Dataset entries
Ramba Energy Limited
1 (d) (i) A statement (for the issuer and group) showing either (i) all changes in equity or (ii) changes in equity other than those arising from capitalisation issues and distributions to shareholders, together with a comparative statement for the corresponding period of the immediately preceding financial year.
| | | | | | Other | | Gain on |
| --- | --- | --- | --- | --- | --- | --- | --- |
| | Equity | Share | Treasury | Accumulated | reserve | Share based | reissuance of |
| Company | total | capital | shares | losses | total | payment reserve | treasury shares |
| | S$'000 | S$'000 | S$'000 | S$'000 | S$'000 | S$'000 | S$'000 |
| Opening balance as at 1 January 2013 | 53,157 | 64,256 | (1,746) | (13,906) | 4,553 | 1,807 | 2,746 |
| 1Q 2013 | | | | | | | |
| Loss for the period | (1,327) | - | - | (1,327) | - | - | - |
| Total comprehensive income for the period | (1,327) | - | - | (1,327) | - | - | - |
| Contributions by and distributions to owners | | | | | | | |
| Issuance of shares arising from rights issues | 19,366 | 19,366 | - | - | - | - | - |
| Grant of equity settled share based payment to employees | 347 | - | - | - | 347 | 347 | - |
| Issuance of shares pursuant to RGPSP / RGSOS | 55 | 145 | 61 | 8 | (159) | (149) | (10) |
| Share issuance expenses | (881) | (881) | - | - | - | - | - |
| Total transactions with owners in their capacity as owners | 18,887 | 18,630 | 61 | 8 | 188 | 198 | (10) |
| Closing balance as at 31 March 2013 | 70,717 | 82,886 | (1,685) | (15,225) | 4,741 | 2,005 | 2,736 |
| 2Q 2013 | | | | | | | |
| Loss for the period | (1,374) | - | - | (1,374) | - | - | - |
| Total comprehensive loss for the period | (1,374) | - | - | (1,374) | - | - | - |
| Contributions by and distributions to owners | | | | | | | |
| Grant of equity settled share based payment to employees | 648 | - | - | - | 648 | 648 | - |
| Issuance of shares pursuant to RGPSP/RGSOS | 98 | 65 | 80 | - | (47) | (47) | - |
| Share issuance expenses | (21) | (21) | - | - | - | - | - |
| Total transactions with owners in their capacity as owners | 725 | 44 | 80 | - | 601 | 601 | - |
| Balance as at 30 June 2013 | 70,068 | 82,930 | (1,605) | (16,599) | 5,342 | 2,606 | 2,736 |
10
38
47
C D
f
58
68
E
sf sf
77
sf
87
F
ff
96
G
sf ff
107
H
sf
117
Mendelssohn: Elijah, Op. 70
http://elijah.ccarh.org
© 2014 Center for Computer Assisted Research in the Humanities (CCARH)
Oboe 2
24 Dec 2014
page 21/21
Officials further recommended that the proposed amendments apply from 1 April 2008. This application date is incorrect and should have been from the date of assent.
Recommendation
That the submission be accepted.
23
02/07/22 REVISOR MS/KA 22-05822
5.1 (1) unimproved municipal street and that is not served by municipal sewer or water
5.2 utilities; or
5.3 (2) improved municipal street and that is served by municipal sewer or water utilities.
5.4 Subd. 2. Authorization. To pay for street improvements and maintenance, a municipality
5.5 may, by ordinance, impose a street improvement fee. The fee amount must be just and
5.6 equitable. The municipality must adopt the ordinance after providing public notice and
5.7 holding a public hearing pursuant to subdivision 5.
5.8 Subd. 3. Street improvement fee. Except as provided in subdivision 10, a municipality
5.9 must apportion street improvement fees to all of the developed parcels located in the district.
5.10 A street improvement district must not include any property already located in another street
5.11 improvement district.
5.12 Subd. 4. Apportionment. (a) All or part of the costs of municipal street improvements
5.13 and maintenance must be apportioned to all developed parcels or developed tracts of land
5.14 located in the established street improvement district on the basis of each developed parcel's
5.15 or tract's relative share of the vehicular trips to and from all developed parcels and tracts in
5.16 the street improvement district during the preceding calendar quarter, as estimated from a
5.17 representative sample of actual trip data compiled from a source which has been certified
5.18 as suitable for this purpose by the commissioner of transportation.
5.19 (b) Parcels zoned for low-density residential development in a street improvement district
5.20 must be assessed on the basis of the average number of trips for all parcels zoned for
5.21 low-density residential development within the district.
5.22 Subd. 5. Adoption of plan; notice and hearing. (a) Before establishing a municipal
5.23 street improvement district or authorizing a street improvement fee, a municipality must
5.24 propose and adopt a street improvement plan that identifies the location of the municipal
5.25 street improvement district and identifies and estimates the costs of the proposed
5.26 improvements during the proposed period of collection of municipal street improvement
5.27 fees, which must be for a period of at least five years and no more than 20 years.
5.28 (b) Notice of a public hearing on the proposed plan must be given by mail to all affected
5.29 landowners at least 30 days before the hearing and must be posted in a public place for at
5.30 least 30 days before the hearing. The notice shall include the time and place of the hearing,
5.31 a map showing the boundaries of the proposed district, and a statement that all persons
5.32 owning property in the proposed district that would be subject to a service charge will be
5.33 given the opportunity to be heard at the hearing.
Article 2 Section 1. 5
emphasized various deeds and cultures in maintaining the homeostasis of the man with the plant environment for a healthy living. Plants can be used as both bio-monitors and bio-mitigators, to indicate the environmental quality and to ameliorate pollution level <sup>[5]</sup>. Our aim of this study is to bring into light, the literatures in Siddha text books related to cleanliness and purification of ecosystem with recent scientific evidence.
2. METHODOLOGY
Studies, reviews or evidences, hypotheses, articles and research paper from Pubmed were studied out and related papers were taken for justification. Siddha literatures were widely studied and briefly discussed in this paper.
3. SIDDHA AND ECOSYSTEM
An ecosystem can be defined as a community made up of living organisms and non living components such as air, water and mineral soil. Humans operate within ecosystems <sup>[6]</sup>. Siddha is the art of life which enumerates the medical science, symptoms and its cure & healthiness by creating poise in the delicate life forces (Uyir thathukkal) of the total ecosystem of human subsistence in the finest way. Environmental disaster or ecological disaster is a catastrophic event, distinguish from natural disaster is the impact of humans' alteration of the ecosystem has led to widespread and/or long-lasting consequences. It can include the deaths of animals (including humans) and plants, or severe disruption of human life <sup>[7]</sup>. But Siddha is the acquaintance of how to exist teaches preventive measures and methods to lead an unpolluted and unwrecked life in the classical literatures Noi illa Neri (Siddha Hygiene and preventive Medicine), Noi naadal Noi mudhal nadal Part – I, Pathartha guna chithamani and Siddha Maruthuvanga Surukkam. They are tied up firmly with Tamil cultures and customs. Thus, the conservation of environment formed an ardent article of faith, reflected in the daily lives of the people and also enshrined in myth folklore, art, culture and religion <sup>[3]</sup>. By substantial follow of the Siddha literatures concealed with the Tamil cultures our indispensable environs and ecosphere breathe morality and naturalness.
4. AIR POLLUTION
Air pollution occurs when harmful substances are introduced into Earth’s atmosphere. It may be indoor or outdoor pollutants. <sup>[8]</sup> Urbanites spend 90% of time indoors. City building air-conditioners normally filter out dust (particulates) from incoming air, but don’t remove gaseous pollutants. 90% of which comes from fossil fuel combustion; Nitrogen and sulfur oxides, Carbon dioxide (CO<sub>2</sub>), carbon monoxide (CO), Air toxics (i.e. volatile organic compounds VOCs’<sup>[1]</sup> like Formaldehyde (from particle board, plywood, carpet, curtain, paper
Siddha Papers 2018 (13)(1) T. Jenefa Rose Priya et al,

» **Assignment**: Reproduce only the lines above, starting at the line with "5.9 must apportion" and ending at the line with "5.25 street improvement", exactly as written.

» **Written solution**:
5.9 must apportion street improvement fees to all of the developed parcels located in the district.
5.10 A street improvement district must not include any property already located in another street
5.11 improvement district.
5.12 Subd. 4. Apportionment. (a) All or part of the costs of municipal street improvements
5.13 and maintenance must be apportioned to all developed parcels or developed tracts of land
5.14 located in the established street improvement district on the basis of each developed parcel's
5.15 or tract's relative share of the vehicular trips to and from all developed parcels and tracts in
5.16 the street improvement district during the preceding calendar quarter, as estimated from a
5.17 representative sample of actual trip data compiled from a source which has been certified
5.18 as suitable for this purpose by the commissioner of transportation.
5.19 (b) Parcels zoned for low-density residential development in a street improvement district
5.20 must be assessed on the basis of the average number of trips for all parcels zoned for
5.21 low-density residential development within the district.
5.22 Subd. 5. Adoption of plan; notice and hearing. (a) Before establishing a municipal
5.23 street improvement district or authorizing a street improvement fee, a municipality must
5.24 propose and adopt a street improvement plan that identifies the location of the municipal
5.25 street improvement district and identifies and estimates the costs of the proposed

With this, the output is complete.